Começou a falar e não parou. Se nada sabia, muito
fiquei a saber, e há muito para descobrir sobre este lugar tão falado.
-
Sabes, Piotr, "cada país possui uma estância balnear muito elegante, da
qual se orgulha particularmente. Para a população soviética, essa
região ficava na Península da Crimeia, um lugar fantástico onde os
sonhos se tornavam realidade. Visitar a Crimeia pelo menos uma vez na
vida era obrigatório para praticamente todas as pessoas do país. Como
Maiorca para os alemães ocidentais e Hiddensee para os alemães
orientais. Com o passar do tempo, a Crimeia tornou-se uma metrópole
independente, adornada com toda a espécie de lendas. Era o lugar onde o
sol brilhava sempre e em cujas praias as mulheres mais belas de todo o
país se passeavam dia e noite, escassamente vestidas. Os mais famosos
poetas, artistas, cientistas e generais russos procuraram lá inspiração -
e em vez dela encontraram uma casa com jardim e barco. Posteriormente,
as suas propriedades foram convertidas em museus. As casas de Tchekov,
Pushkin, Kutusov, Suvorov, Aivazovskii e outros contribuíam assim para a
oferta cultural da península.
(...)
A história pós-soviética do
país também deixou as suas marcas na região. Gorbachov, o primeiro
presidente russo, esteve preso em Faros, às mãos de militares
consipradores. E Ieltsin, o segundo presidente russo, gostava muito de
lá ir a banhos. Entre as atracções da Crimeira contam-se ainda: o maior
jardim zoológico do país, a maior queda de água, o maior campo de férias
dos pioneiros e a maior pintura da Rússia. Trata-se do quadro
panorâmico de F.J. Rubo, com mil seiscentos e dez metros quadrados: «A
Defesa da Cidade Sebastopol contra os Exércitos Inglês, Francês e
Turco.» Olhando para a imagem, pode concluir-se que desde sempre todos
os governos do mundo tiveram inveja desta pérola do Mar Negro e que já
no terceiro século antes de Cristo todos tentavam conquistar a
península. Até os genoveses e os mongóis se lançaram nessa aventura.

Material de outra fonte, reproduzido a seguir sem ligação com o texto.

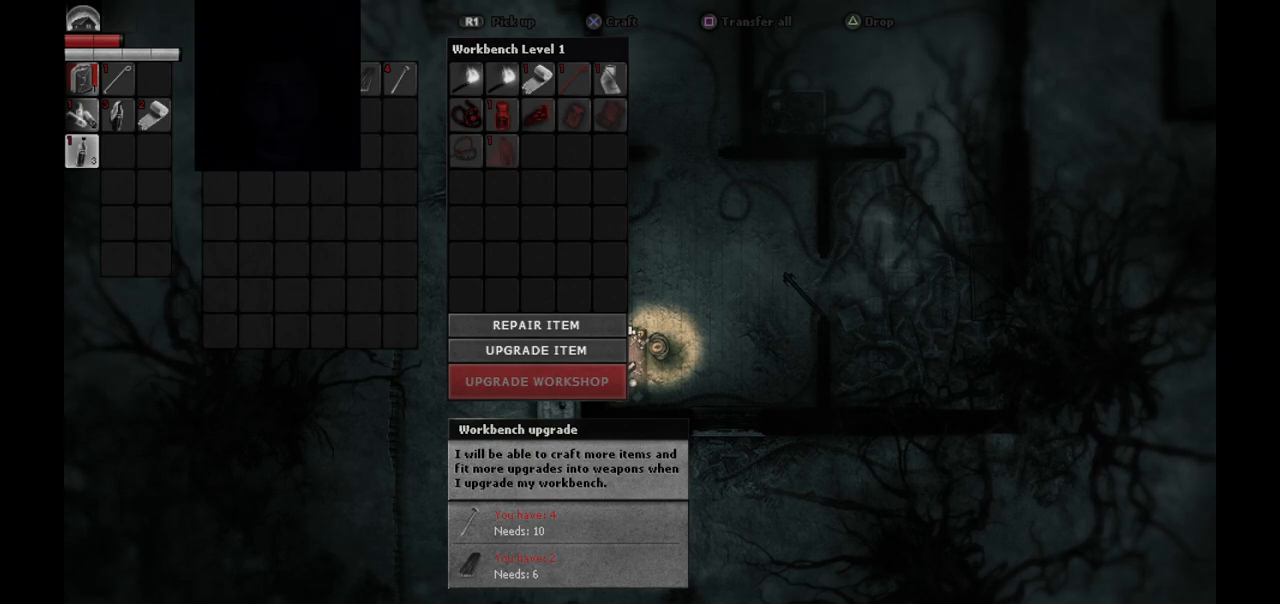
{"buttons": [], "left_stick": "center", "right_stick": "center", "events": [[67, "DPAD_LEFT", "up"], [250, "DPAD_UP", "down"], [283, "DPAD_UP", "up"]]}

Na realidade, a Crimeia é uma região bastante sinistra. Como em
qualquer local turístico, a sua população é explorada pelos fanáticos da
recreação, e vice-versa. Ao longo de milénios, os habitantes da Crimeia
desenvolveram uma relação de amor e ódio para com os seus visitantes.
Odeiam os turistas porque eles destroem o equilíbrio ecológico da ilha e aterrorizam os nativos com as suas festas. Em fins de Agosto tudo
fica ainda pior: os jovens da região saem com armas brancas à caça de
turistas. Regressam quase sempre com belos despojos, pelo que passam a
gostar outra vez deles, dado que são a sua única fonte de prosperidade.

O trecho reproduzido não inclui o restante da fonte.